Integrative Single-Cell and Bulk Transcriptomes Analyses Identify Intrinsic HNSCC Subtypes with Distinct Prognoses and Therapeutic Vulnerabilities

Clin Cancer Res. 2023 Aug 1;29(15):2845-2858. doi: 10.1158/1078-0432.CCR-22-3563.

Abstract

Purpose: Tumor heterogeneity in head and neck squamous cell carcinoma (HNSCC) profoundly compromises patient stratification, personalized treatment planning, and prognostic prediction, which underscores the urgent need for more effective molecular subtyping for this malignancy. Here, we sought to define the intrinsic epithelial subtypes for HNSCC by integrative analyses of single-cell and bulk RNA sequencing datasets from multiple cohorts and assess their molecular features and clinical significance.

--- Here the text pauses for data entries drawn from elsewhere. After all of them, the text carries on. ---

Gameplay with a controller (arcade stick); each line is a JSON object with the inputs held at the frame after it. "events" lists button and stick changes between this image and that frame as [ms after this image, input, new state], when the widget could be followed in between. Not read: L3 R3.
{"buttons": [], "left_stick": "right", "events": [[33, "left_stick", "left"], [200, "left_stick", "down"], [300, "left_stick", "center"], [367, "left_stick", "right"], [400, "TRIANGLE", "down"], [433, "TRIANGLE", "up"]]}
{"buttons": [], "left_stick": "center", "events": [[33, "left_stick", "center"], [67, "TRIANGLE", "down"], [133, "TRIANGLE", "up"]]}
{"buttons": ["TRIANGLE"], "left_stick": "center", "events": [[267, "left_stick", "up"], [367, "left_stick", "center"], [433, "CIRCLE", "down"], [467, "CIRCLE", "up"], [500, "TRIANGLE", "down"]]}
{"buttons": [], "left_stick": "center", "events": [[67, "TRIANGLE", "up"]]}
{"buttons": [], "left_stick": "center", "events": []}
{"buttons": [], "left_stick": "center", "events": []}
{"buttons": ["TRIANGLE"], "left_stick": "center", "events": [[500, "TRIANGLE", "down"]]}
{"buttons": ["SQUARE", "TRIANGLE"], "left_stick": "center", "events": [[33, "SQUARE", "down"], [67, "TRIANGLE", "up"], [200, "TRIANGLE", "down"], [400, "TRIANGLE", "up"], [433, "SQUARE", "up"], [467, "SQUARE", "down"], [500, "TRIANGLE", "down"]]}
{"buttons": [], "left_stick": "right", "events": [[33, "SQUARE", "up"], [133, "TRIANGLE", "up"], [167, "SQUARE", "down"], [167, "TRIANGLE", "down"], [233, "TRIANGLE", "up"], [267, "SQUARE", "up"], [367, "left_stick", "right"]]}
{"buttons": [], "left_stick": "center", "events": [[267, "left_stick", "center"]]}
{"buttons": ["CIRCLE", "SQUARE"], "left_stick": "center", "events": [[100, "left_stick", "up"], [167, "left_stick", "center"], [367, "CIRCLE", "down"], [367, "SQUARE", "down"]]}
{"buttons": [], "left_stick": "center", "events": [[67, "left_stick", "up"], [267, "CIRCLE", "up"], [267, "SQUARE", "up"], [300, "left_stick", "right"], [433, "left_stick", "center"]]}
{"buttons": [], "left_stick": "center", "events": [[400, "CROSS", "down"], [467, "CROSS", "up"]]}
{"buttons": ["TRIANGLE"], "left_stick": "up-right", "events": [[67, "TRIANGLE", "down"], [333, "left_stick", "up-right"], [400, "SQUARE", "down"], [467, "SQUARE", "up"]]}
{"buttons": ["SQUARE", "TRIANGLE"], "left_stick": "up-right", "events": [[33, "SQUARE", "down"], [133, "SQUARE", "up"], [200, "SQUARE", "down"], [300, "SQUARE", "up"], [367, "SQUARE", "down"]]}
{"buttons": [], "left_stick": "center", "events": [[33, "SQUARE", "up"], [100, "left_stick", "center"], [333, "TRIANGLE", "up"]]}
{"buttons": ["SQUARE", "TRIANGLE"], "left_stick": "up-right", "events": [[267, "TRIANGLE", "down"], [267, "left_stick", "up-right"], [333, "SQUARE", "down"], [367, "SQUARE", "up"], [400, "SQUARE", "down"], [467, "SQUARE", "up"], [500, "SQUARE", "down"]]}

Experimental design: Malignant epithelial cells were identified from single-cell RNA sequencing (scRNA-seq) datasets and subtyped on the basis of differentially expressed genes. Subtype-specific genomic/epigenetic abnormalities, molecular signaling, genetic regulatory network, immune landscape, and patient survival were characterized. Therapeutic vulnerabilities were further predicted on the basis of drug sensitivity datasets from cell lines, patient-derived xenograft models, and real-world clinical outcomes. Novel signatures for prognostication and therapeutic prediction were developed by machine learning and independently validated.

Results: Three intrinsic consensus molecular subtypes (iCMS1-3) for HNSCC were proposed from scRNA-seq analyses and recapitulated in 1,325 patients from independent cohorts using bulk-sequencing datasets. iCMS1 was characterized by EGFR amplification/activation, stromal-enriched environment, epithelial-to-mesenchymal transition, worst survival, and sensitivities to EGFR inhibitor. iCMS2 was featured by human papillomavirus-positive oropharyngeal predilection, immune-hot, susceptibilities to anti-PD-1, and best prognosis. Moreover, iCMS3 displayed immune-desert and sensitivities to 5-FU and MEK, STAT3 inhibitors. Three novel, robust signatures derived from iCMS subtype-specific transcriptomics features were developed by machine learning for patient prognostication and cetuximab and anti-PD-1 response predictions.

Conclusions: These findings reiterate molecular heterogeneity of HNSCC and advantages of scRNA-seq in pinpointing cellular diversities in complex cancer ecosystems. Our HNSCC iCMS regime might facilitate accurate patient stratification and individualized precise treatment.